_Page text_
--- START ---

To get decent mileage out of this article you’ll need access to a Linux or Mac installation, or a Windows machine with the GNU Core Utils installed (the easiest thing is GOW). And you’ll need some live server access logs. If you just wish to test this out, you can use a free account on something like Cloud9.io to set up an apache server, or similar.
The first thing we need is an ability to read new entries to our log file as they come in. Once you are comfortable, enter the following command into your terminal:
tail -f /var/log/apache2/access.log
You’ll need to update the filepath with wherever your current access log is located. ‘tail -f‘ monitors the access.log file for changes, displaying them in the terminal as they happen. You can also use ‘tail -F‘ if your access.log often rotates.
This displays all logged server access activity. To restrict it to something more useful, the information must be ‘piped’ to another command, using the ‘|’ character . The output of the first command becomes the input of the second command. We’re using Grep to limit the lines displayed to only those mentioning Googlebot:
tail -f /var/log/apache2/access.log | grep 'Googlebot'
This should match the user agent. You can read up on filtering access logs to Googlebot for more information, and why just relying on useragent for analysis isn’t the best idea. It’s very easy to spoof:
Once you’re running the above command, you can visit the server whilst spoofing your user agent to Googlebot. Your activity will display live in the terminal as you crawl. This means it’s correctly limiting the activity to real and fake Googlebot, which is enough for this demonstration.
We could end the article here. Our terminal is reporting to us whole access.log lines. This can make us feel more like a hacker, but it isn’t particularly useful. What do we actually care about seeing? Right now, I think our live display should be limited to the requested URL, and the server header response code. Something like:
/ 200 /robots.txt 304 /amazing-blog-post 200 /forgotten-blog-post 404 /forbidden-blog-post 403 / 200
So we need to constrain our output. We can do this with the AWK programming language. By default this parses text into fields using the space separator. Say our access log is as follows:
website.co.uk 22.214.171.124 - - [27/Oct/2015:23:09:05 +0000] "GET /robots.txt HTTP/1.1" 304 0 "-" "Mozilla/5.0 (compatible; Googlebot/2.1; +http://www.google.com/bot.html)" 126.96.36.199
Looking at this example log, we want the 8th and 10th fields as our output:
Like most of my posts this is not worth implementing in any manner. This is unlimited budget SEO. Works in theory SEO. This is almost make-work.

--- END ---

_Task requirements_
[1] Turn the lines read from the records into a Markdown table with the columns Row and Line, numbering the lines in order and leaving out blank ones. Don't include the pictures.
[2] Write the next part of the article on watching Googlebot in live server access logs, starting after its final sentence.
The article and the records are unrelated material.

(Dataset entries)
--- START ---

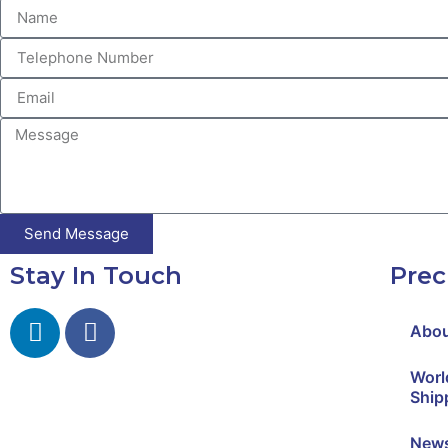
Send Message
Stay In Touch
Prec
Abo
Worl
Ship
New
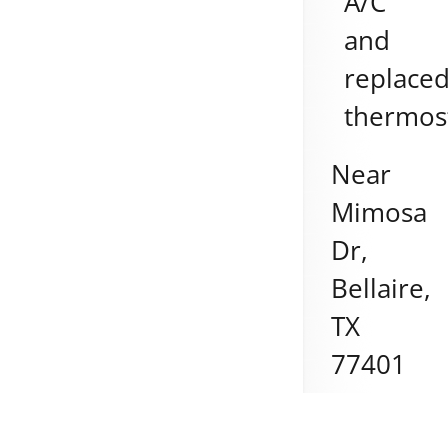
A/C
and
replace
thermos
Near
Mimosa
Dr,
Bellaire
,
TX
77401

--- END ---

_Answers to the exercise_
[1]
| Row | Line |
|---|---|
| 1 | Send Message |
| 2 | Stay In Touch |
| 3 | Prec |
| 4 | Abo |
| 5 | Worl |
| 6 | Ship |
| 7 | New |
| 8 | A/C |
| 9 | and |
| 10 | replace |
| 11 | thermos |
| 12 | Near |
| 13 | Mimosa |
| 14 | Dr, |
| 15 | Bellaire |
| 16 | , |
| 17 | TX |
| 18 | 77401 |

[2]
There are no brakes on the marginal gains train.
We believe that broken links leak link equity. We also believe that pages provide a finite amount of link equity, and anything hitting a 404 is wasted rather than diverted to the live links.
The standard practice is to swoop in and suggest a resource that you have a vested interest in to replace the one that’s died. There is a small industry dedicated to doing just this. It works, but requires some resource.
If we instead get the broken links removed, the theory goes, we increase the value of all the links remaining on the page. You can increase the value of external links to your site by getting dead links on the pages that host them removed.
You could, of course, broken link-build here instead. You already have a link, and if you have the resources it’s going to be superior in equity terms. But the methodology is the same – and you’ve probably not gone out of your way before to broken linkbuild on pages you already have a link from.
- Get a list of URLs linking to your site.
- Extract and pull headers for every link on these pages.
- If appropriate, contact the pages hosting dead links or dead redirects suggesting removal.
To make our task as easy as possible we will need a list of broken links with the pages that spawned them.
Majestic, Moz, Ahrefs, and Search Console. Crawl these for the live links. Whittle down to the ones you actually like – cross reference with your disavow file and make sure the links are only going to live pages on your site. I’d heavily suggest limiting this to followed URLs if you want any value out of this technique.
Extract Links and Crawl for Errors
We now need to take linksilike.txt and crawl each page, extracting every link as we go. We then need to get the server header responses from each of these links. Although writing a script to do this is probably the best way, the easiest way is to use tools we already have at our disposal. It’s overkill compared to getting the server header responses.
Unfortunately you can ‘t use Screaming Frog in list mode to do this ( correct me if I’m wrong). You need to crawl a depth one deeper than the list. To do this, first switch to list mode, then set the crawl depth limit to one (Configuration > Spider > Limits). If you do it the other way round you’ll end up writing misinformation on the internet.
Let’s pretend we have something against Screaming Frog, so we download Xenu – it’s what was used before Screaming Frog.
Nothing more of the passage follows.